Exercise goal
Once the line containing "histopathology image of" is found in the entries below, reproduce it and every line after it, stopping at and including the line containing "is high levels"; reproduce nothing else, and keep each line exact.

Given records

----------------------------------------

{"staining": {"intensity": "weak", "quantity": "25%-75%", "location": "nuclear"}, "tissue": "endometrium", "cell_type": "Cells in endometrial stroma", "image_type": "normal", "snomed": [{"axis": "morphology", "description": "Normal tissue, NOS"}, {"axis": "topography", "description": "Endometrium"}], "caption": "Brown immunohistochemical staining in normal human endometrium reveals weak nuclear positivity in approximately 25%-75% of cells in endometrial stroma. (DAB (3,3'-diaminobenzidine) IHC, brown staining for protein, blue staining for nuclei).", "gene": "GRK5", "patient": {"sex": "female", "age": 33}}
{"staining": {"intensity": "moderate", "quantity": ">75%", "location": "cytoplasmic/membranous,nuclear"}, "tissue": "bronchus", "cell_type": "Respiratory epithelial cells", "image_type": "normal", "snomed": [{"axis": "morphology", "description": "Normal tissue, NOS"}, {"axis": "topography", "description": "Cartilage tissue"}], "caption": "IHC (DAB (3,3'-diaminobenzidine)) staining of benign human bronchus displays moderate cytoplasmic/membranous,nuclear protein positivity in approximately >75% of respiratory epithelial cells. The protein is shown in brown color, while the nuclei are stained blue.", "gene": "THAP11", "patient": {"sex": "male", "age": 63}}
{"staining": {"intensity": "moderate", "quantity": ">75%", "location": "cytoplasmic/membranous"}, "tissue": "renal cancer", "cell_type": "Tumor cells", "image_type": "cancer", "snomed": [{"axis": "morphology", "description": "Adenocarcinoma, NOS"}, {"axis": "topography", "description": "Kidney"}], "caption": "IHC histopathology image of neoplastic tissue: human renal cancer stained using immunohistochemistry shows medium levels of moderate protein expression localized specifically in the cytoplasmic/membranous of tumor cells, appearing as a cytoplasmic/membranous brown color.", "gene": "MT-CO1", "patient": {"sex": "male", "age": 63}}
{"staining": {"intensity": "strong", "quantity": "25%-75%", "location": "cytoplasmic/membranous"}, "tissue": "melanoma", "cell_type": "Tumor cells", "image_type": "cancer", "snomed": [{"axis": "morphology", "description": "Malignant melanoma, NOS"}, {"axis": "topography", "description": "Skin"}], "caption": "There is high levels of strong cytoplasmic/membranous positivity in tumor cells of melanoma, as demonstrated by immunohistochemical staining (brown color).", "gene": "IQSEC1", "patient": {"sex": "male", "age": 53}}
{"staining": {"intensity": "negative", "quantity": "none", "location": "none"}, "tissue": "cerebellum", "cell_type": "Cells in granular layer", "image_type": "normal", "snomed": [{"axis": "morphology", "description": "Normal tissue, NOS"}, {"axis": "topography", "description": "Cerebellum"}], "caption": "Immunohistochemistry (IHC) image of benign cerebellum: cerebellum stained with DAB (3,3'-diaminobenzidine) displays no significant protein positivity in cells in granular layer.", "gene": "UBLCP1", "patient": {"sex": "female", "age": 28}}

----------------------------------------

Response to the task
{"staining": {"intensity": "moderate", "quantity": ">75%", "location": "cytoplasmic/membranous"}, "tissue": "renal cancer", "cell_type": "Tumor cells", "image_type": "cancer", "snomed": [{"axis": "morphology", "description": "Adenocarcinoma, NOS"}, {"axis": "topography", "description": "Kidney"}], "caption": "IHC histopathology image of neoplastic tissue: human renal cancer stained using immunohistochemistry shows medium levels of moderate protein expression localized specifically in the cytoplasmic/membranous of tumor cells, appearing as a cytoplasmic/membranous brown color.", "gene": "MT-CO1", "patient": {"sex": "male", "age": 63}}
{"staining": {"intensity": "strong", "quantity": "25%-75%", "location": "cytoplasmic/membranous"}, "tissue": "melanoma", "cell_type": "Tumor cells", "image_type": "cancer", "snomed": [{"axis": "morphology", "description": "Malignant melanoma, NOS"}, {"axis": "topography", "description": "Skin"}], "caption": "There is high levels of strong cytoplasmic/membranous positivity in tumor cells of melanoma, as demonstrated by immunohistochemical staining (brown color).", "gene": "IQSEC1", "patient": {"sex": "male", "age": 53}}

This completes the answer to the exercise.